Document text:
-------

UrbanPlan
UrbanPlan is a realistic, engaging, and academically challenging classroom-based, Web-supported program in which students learn the roles, issues, trade-offs, and economics involved in urban development.
Thank you to our UrbanPlan sponsors!
“At Boston Latin School, urban planning from the pros” – Click here for the full Boston Globe piece that originally appeared on February 18, 2014
What is UrbanPlan? UrbanPlan is a realistic, engaging, and academically challenging classroom-based, Web-supported program in which students learn the roles, issues, trade-offs, and economics involved in urban development. It provides our future voters, neighbors, community leaders, public officials, and land use professionals with hands-on experience in developing realistic land use solutions to vexing urban growth challenges.
Become a Volunteer: Members can now access on-demand training through ULI Learning. Training is required to participate as an UrbanPlan facilitator or City Council member.

-------

Problem: Carry on the UrbanPlan page above from its final sentence, the one about training for facilitators and City Council members. The material after this sentence is separate from the UrbanPlan page.

-------

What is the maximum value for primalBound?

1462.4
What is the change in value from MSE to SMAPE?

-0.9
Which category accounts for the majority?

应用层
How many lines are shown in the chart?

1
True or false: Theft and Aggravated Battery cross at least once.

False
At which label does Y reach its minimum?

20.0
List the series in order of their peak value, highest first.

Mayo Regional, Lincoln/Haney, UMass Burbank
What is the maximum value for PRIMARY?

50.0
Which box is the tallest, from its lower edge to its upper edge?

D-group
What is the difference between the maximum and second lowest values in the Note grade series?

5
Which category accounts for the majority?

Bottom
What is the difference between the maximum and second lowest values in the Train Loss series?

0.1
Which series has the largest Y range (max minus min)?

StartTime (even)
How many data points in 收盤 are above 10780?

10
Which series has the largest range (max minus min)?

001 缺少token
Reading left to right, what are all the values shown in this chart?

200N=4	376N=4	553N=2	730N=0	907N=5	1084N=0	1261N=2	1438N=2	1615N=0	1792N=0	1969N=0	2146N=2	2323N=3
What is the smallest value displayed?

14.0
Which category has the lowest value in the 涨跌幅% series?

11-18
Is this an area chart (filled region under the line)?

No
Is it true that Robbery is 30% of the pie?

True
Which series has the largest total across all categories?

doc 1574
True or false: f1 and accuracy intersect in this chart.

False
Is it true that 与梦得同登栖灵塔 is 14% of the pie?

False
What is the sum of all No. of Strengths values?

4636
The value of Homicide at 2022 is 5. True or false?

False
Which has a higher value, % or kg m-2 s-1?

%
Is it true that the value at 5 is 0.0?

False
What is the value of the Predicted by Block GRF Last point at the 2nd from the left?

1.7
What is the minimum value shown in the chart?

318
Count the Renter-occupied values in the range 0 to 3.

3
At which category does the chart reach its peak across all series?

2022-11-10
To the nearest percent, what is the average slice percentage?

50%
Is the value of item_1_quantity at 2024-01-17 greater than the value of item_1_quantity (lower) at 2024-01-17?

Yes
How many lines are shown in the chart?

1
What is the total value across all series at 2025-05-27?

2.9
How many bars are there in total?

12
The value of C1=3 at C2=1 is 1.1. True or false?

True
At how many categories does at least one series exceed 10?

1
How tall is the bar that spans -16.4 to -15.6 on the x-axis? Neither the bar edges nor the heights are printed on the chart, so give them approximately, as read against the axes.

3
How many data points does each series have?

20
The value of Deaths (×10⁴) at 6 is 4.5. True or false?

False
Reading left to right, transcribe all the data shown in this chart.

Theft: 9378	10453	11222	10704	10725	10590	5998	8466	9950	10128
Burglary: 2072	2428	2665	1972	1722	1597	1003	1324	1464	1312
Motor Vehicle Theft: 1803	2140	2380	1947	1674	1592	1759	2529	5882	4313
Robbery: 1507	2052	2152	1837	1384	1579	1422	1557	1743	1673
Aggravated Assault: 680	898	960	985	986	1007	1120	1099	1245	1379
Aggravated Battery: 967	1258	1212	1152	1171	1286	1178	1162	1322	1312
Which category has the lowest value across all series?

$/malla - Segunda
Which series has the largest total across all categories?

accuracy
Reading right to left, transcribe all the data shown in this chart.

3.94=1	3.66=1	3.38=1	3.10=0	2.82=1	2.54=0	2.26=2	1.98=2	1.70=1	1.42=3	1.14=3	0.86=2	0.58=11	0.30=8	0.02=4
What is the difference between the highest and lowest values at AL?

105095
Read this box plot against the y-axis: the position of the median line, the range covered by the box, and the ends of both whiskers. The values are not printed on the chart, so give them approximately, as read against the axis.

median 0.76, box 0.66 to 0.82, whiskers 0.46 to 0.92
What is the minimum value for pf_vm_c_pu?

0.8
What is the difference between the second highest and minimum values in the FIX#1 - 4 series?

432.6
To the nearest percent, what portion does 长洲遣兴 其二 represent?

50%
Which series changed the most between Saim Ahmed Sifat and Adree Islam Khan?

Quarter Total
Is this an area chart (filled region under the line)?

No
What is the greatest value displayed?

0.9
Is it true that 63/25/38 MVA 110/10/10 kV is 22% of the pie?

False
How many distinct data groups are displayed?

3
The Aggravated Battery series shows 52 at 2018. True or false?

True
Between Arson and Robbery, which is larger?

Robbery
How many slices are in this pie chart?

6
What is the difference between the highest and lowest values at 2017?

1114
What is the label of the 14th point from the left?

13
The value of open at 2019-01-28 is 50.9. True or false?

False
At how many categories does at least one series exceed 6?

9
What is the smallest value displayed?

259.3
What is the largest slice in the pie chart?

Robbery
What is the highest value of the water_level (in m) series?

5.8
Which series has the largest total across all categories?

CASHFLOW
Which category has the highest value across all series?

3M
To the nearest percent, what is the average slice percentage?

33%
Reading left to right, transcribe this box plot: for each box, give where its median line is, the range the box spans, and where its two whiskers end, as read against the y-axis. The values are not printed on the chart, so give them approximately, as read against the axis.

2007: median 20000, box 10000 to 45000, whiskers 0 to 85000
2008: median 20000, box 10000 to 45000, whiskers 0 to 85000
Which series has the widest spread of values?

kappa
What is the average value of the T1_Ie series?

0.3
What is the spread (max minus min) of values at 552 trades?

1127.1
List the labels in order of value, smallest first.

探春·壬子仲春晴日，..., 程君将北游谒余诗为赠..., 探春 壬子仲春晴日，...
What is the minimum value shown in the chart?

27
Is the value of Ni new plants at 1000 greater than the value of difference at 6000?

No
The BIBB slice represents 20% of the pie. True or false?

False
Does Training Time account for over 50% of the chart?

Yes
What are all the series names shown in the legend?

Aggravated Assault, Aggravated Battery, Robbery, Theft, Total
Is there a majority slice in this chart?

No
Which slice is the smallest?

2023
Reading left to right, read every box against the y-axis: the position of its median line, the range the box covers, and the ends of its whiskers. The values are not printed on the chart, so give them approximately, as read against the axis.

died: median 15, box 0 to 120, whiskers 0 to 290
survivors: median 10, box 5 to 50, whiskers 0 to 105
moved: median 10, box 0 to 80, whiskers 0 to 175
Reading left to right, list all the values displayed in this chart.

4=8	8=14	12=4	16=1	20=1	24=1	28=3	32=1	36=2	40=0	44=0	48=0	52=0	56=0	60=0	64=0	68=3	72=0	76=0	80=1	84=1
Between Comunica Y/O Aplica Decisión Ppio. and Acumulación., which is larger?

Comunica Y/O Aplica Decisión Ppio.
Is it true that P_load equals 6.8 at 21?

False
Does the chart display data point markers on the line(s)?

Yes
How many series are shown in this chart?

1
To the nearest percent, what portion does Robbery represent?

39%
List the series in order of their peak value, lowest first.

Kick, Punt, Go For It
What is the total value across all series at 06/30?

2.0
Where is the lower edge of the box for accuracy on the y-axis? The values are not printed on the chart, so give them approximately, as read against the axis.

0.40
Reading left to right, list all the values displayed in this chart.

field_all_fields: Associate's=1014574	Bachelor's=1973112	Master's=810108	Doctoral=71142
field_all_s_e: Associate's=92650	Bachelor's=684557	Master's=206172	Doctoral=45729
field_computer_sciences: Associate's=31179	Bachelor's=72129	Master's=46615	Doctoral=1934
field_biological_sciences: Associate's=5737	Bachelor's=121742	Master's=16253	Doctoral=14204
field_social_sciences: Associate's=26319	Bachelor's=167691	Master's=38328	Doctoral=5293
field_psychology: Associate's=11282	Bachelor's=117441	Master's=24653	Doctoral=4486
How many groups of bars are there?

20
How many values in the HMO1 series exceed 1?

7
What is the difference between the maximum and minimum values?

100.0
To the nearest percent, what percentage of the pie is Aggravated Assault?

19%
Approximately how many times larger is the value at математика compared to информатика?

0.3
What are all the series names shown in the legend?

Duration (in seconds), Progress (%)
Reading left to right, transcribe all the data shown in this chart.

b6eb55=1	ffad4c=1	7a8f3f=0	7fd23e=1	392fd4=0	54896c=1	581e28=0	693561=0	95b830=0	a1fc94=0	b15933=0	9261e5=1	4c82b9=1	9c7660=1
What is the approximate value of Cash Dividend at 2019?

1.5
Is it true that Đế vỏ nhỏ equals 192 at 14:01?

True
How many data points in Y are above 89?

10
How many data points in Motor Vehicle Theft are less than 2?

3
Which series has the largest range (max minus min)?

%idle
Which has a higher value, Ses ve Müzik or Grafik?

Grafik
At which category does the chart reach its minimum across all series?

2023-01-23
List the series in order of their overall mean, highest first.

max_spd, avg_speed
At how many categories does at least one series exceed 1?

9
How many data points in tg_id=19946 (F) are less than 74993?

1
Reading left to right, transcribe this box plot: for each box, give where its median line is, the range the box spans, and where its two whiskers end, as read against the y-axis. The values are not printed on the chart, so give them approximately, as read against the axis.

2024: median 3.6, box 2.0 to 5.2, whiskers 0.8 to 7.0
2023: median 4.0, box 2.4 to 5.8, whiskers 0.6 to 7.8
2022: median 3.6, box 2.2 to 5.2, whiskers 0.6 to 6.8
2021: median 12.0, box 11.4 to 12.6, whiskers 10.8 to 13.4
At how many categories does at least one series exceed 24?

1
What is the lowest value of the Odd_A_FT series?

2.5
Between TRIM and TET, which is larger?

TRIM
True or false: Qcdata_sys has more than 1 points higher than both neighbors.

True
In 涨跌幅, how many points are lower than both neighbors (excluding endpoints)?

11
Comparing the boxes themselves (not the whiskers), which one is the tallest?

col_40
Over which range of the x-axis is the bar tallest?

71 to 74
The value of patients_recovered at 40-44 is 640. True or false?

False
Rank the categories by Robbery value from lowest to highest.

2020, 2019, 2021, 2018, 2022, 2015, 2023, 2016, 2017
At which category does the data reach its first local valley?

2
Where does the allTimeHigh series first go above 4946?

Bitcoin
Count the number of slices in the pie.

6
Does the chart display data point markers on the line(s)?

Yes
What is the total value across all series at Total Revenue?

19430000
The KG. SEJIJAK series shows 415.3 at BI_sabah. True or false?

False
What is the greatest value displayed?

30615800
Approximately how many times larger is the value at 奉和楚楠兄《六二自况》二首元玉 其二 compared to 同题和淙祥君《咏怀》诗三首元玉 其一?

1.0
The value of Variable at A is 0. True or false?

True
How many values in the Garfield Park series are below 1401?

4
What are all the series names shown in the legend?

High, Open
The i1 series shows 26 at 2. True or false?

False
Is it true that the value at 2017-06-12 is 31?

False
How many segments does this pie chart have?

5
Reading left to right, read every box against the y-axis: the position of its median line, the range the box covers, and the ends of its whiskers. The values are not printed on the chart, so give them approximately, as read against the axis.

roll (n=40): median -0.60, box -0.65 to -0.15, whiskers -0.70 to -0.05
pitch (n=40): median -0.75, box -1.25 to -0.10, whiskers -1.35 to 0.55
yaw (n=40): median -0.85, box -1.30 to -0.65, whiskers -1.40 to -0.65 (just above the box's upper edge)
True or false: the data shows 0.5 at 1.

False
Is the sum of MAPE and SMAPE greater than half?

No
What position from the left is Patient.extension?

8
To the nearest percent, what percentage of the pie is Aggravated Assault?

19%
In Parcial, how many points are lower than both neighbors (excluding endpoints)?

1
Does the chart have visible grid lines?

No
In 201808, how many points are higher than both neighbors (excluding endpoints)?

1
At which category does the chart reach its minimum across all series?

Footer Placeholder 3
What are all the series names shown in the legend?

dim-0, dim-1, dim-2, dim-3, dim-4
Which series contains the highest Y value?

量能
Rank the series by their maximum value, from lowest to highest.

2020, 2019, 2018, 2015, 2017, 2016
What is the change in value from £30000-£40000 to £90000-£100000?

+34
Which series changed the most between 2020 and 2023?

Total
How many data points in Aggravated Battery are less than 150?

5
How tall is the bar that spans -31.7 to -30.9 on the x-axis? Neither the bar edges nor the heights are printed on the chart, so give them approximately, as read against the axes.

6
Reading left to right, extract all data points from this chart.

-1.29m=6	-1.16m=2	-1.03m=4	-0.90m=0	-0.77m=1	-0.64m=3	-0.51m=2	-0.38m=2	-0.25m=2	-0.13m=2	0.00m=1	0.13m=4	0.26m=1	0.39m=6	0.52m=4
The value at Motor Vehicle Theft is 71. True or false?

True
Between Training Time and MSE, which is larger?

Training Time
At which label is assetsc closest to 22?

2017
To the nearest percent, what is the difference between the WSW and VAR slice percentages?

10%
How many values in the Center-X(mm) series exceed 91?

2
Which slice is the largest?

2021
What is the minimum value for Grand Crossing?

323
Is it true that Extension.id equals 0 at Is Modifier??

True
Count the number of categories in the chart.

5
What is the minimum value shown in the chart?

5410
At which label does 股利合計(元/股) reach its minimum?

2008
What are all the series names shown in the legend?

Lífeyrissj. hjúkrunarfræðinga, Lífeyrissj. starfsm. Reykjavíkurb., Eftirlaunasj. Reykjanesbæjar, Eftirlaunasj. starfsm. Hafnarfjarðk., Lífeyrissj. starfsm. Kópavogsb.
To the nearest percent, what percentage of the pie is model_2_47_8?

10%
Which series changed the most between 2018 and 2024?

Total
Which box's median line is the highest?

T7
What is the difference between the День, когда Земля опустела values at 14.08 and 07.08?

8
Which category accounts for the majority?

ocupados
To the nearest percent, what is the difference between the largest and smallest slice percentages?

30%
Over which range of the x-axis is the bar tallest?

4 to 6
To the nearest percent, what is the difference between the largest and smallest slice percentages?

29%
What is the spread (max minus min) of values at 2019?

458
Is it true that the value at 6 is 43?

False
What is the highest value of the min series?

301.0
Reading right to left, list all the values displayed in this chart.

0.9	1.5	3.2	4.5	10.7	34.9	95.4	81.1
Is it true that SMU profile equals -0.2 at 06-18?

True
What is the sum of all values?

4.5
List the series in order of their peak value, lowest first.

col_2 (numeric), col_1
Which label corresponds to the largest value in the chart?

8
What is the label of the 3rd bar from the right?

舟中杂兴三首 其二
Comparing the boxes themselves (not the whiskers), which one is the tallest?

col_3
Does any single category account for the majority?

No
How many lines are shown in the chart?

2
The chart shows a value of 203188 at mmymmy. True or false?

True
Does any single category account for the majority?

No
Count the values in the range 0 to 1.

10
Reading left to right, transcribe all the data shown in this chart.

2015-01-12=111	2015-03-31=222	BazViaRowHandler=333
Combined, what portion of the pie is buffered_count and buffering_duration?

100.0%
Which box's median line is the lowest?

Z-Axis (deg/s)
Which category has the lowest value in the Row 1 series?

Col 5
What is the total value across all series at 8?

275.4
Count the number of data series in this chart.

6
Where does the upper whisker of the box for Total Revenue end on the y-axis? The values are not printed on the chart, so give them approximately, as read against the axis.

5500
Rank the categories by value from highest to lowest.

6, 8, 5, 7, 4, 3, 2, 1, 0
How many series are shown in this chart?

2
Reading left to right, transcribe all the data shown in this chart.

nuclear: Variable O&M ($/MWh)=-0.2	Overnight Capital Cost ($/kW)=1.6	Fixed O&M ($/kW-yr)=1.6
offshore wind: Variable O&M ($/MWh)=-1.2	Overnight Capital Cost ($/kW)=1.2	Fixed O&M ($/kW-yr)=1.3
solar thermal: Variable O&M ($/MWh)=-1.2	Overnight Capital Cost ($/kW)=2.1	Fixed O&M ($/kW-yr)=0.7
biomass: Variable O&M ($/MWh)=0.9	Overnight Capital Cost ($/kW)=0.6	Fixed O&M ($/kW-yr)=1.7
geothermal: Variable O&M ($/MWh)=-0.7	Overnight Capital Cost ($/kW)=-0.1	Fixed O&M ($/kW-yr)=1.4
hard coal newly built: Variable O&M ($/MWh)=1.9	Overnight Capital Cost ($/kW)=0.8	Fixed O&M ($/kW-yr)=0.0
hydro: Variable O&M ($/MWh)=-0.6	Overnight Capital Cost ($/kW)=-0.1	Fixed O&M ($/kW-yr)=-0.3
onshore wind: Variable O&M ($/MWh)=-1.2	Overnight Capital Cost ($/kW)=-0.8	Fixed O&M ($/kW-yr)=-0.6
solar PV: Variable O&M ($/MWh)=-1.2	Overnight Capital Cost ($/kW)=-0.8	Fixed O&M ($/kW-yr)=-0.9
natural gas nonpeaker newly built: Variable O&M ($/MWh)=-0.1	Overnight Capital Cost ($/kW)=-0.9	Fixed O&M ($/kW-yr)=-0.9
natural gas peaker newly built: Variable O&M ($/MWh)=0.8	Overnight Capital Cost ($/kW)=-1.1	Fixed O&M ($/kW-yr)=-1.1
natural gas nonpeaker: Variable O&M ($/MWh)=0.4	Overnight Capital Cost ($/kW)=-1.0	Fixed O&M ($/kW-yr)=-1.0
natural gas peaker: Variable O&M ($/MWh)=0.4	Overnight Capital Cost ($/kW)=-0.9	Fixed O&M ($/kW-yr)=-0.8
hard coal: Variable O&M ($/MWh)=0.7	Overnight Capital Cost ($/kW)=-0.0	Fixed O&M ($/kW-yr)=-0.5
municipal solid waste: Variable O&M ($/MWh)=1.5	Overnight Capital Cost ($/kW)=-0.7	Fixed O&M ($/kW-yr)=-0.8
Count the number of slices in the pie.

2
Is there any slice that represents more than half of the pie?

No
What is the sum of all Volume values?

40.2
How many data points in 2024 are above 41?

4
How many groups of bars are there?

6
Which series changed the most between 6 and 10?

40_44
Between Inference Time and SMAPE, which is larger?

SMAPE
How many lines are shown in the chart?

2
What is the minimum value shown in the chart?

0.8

-------

Result of the task:
Click here for UrbanPlan Training
UrbanPlan is currently conducted in:
- Bedford High School
- Boston College
- Boston University
- Newton North High School
- Massachusetts Institute of Technology
- Phillips Andover Academy Summer Program
- REEX Summer Program
UrbanPlan for High Schools and Universities
UrbanPlan is an academically challenging program that the Urban Land Institute created to teach high school students about the challenges and complexities surrounding land use development through hands-on learning, real-life economics lessons, and interaction with local real estate professionals. The goal is to help develop a more educated citizenry, and facilitate a more sophisticated level of discourse and debate so that the students – as future business people, policymakers, citizens, and voters – can work together to make the best decisions for creating and sustaining the best possible communities. In the Boston district council, the program has proven so successful that not only has it been implemented at five local high schools, it has also been adapted for use in the undergraduate and graduate schools of Boston University and Boston College.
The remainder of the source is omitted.